[SOURCE MATERIAL Boundary: Start]
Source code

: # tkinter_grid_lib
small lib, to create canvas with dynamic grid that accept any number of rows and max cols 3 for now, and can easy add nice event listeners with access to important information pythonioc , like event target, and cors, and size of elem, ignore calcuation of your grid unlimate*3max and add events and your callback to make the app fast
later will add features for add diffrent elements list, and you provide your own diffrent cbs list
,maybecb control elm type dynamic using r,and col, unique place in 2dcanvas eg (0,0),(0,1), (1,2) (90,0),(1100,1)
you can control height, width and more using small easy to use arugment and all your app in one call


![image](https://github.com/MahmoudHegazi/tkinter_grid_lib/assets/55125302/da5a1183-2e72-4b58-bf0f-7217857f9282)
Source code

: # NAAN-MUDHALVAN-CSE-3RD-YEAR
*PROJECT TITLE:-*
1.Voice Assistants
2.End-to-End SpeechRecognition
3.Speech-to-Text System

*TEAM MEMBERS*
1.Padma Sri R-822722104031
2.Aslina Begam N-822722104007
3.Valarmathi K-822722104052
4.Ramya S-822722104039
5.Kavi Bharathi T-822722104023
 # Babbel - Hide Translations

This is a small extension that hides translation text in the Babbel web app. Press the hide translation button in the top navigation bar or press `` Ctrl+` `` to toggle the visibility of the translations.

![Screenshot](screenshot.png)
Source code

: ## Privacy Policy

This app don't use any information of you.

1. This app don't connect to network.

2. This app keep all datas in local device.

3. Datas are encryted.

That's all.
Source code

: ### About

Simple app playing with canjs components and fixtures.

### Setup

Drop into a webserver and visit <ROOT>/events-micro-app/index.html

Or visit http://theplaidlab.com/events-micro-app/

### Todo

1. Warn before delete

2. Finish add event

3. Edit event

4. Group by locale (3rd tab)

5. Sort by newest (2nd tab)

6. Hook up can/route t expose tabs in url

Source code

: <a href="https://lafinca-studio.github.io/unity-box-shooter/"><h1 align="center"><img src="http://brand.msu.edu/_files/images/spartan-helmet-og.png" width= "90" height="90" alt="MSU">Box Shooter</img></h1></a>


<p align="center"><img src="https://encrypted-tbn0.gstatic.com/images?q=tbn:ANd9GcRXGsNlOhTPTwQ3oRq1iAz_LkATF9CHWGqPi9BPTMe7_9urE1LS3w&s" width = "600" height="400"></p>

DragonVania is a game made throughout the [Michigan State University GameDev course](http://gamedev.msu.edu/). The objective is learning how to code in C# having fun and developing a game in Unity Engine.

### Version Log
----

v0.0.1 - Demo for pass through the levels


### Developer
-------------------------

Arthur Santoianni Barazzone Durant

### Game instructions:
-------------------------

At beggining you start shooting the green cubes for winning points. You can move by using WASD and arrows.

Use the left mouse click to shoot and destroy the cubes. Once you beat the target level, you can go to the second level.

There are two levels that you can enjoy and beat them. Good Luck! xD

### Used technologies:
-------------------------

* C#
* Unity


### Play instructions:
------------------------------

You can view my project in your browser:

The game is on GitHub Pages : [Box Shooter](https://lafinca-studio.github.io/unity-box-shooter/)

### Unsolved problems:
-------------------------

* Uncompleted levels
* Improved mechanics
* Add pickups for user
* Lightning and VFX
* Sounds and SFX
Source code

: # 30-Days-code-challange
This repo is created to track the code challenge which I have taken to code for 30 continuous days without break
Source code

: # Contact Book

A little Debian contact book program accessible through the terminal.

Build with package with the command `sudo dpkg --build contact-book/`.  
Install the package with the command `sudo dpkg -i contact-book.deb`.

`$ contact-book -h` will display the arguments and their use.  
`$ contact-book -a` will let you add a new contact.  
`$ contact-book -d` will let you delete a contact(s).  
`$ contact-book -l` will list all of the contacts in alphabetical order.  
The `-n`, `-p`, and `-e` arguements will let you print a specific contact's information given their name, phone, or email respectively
[SOURCE MATERIAL Boundary: End]
WHAT NEEDS TO BE DONE:
Convert every line of the entries above into a JSON list of strings, one string per line, skipping blank lines.

SOLVED EXERCISE:
[
  "Source code",
  ": # tkinter_grid_lib",
  "small lib, to create canvas with dynamic grid that accept any number of rows and max cols 3 for now, and can easy add nice event listeners with access to important information pythonioc , like event target, and cors, and size of elem, ignore calcuation of your grid unlimate*3max and add events and your callback to make the app fast",
  "later will add features for add diffrent elements list, and you provide your own diffrent cbs list",
  ",maybecb control elm type dynamic using r,and col, unique place in 2dcanvas eg (0,0),(0,1), (1,2) (90,0),(1100,1)",
  "you can control height, width and more using small easy to use arugment and all your app in one call",
  "![image](https://github.com/MahmoudHegazi/tkinter_grid_lib/assets/55125302/da5a1183-2e72-4b58-bf0f-7217857f9282)",
  "Source code",
  ": # NAAN-MUDHALVAN-CSE-3RD-YEAR",
  "*PROJECT TITLE:-*",
  "1.Voice Assistants",
  "2.End-to-End SpeechRecognition",
  "3.Speech-to-Text System",
  "*TEAM MEMBERS*",
  "1.Padma Sri R-822722104031",
  "2.Aslina Begam N-822722104007",
  "3.Valarmathi K-822722104052",
  "4.Ramya S-822722104039",
  "5.Kavi Bharathi T-822722104023",
  " # Babbel - Hide Translations",
  "This is a small extension that hides translation text in the Babbel web app. Press the hide translation button in the top navigation bar or press `` Ctrl+` `` to toggle the visibility of the translations.",
  "![Screenshot](screenshot.png)",
  "Source code",
  ": ## Privacy Policy",
  "This app don't use any information of you.",
  "1. This app don't connect to network.",
  "2. This app keep all datas in local device.",
  "3. Datas are encryted.",
  "That's all.",
  "Source code",
  ": ### About",
  "Simple app playing with canjs components and fixtures.",
  "### Setup",
  "Drop into a webserver and visit <ROOT>/events-micro-app/index.html",
  "Or visit http://theplaidlab.com/events-micro-app/",
  "### Todo",
  "1. Warn before delete",
  "2. Finish add event",
  "3. Edit event",
  "4. Group by locale (3rd tab)",
  "5. Sort by newest (2nd tab)",
  "6. Hook up can/route t expose tabs in url",
  "Source code",
  ": <a href=\"https://lafinca-studio.github.io/unity-box-shooter/\"><h1 align=\"center\"><img src=\"http://brand.msu.edu/_files/images/spartan-helmet-og.png\" width= \"90\" height=\"90\" alt=\"MSU\">Box Shooter</img></h1></a>",
  "<p align=\"center\"><img src=\"https://encrypted-tbn0.gstatic.com/images?q=tbn:ANd9GcRXGsNlOhTPTwQ3oRq1iAz_LkATF9CHWGqPi9BPTMe7_9urE1LS3w&s\" width = \"600\" height=\"400\"></p>",
  "DragonVania is a game made throughout the [Michigan State University GameDev course](http://gamedev.msu.edu/). The objective is learning how to code in C# having fun and developing a game in Unity Engine.",
  "### Version Log",
  "----",
  "v0.0.1 - Demo for pass through the levels",
  "### Developer",
  "-------------------------",
  "Arthur Santoianni Barazzone Durant",
  "### Game instructions:",
  "-------------------------",
  "At beggining you start shooting the green cubes for winning points. You can move by using WASD and arrows.",
  "Use the left mouse click to shoot and destroy the cubes. Once you beat the target level, you can go to the second level.",
  "There are two levels that you can enjoy and beat them. Good Luck! xD",
  "### Used technologies:",
  "-------------------------",
  "* C#",
  "* Unity",
  "### Play instructions:",
  "------------------------------",
  "You can view my project in your browser:",
  "The game is on GitHub Pages : [Box Shooter](https://lafinca-studio.github.io/unity-box-shooter/)",
  "### Unsolved problems:",
  "-------------------------",
  "* Uncompleted levels",
  "* Improved mechanics",
  "* Add pickups for user",
  "* Lightning and VFX",
  "* Sounds and SFX",
  "Source code",
  ": # 30-Days-code-challange",
  "This repo is created to track the code challenge which I have taken to code for 30 continuous days without break",
  "Source code",
  ": # Contact Book",
  "A little Debian contact book program accessible through the terminal.",
  "Build with package with the command `sudo dpkg --build contact-book/`.  ",
  "Install the package with the command `sudo dpkg -i contact-book.deb`.",
  "`$ contact-book -h` will display the arguments and their use.  ",
  "`$ contact-book -a` will let you add a new contact.  ",
  "`$ contact-book -d` will let you delete a contact(s).  ",
  "`$ contact-book -l` will list all of the contacts in alphabetical order.  ",
  "The `-n`, `-p`, and `-e` arguements will let you print a specific contact's information given their name, phone, or email respectively"
]